You probably mean “Gaussian noise”, as opposed to “white noise” meaning “has a flat spectrum”. White noise does not have to be Gaussian.
You can also use Distributions.jl here — it’s always nice to use something established as opposed to hand-rolling it yourself, especially when it comes to random distributions.
In the language of a distribution, clipping is a censored
distribution:
julia> using Distributions, Plots
julia> histogram(rand(censored(Normal(0, 1e-6/3), -1e-6, 1e-6), 10^6))

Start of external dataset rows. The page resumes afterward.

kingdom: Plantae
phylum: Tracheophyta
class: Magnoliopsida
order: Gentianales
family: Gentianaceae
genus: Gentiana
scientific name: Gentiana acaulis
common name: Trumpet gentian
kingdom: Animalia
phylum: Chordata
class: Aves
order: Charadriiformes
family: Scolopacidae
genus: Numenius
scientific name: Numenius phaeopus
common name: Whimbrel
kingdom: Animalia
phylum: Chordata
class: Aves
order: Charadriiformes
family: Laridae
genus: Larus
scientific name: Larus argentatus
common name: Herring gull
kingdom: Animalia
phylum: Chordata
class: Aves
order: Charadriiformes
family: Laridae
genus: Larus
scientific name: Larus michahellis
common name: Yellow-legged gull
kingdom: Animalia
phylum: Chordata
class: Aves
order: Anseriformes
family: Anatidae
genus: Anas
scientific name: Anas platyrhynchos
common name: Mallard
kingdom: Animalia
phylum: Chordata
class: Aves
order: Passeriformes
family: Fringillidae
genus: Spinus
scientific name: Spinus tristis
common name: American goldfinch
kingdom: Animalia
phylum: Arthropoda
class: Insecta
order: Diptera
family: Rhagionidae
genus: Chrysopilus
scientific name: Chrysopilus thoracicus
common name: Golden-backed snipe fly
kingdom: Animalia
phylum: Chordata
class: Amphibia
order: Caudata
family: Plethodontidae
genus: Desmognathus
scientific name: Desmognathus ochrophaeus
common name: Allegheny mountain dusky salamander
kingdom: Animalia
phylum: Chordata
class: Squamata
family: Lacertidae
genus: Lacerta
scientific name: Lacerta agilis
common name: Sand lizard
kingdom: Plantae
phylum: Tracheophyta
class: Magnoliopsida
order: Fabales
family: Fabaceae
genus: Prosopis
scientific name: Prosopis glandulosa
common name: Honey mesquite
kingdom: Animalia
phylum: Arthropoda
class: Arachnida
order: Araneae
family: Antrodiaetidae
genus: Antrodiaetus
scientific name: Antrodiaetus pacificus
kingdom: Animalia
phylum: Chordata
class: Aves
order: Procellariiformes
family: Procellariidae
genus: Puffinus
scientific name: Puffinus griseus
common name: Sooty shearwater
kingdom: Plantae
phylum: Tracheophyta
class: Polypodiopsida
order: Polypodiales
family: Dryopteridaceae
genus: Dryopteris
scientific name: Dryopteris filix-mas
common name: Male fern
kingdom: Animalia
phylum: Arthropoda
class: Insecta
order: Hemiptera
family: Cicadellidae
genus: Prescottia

Or, you could truncate the distribution, effectively resampling those points from outside the range you wanted:
julia> histogram(rand(truncated(Normal(0, 1e-6/3), -1e-6, 1e-6), 10^6))
Or you could look through Distribution.jl’s docs and find any other shape that fits your fancy.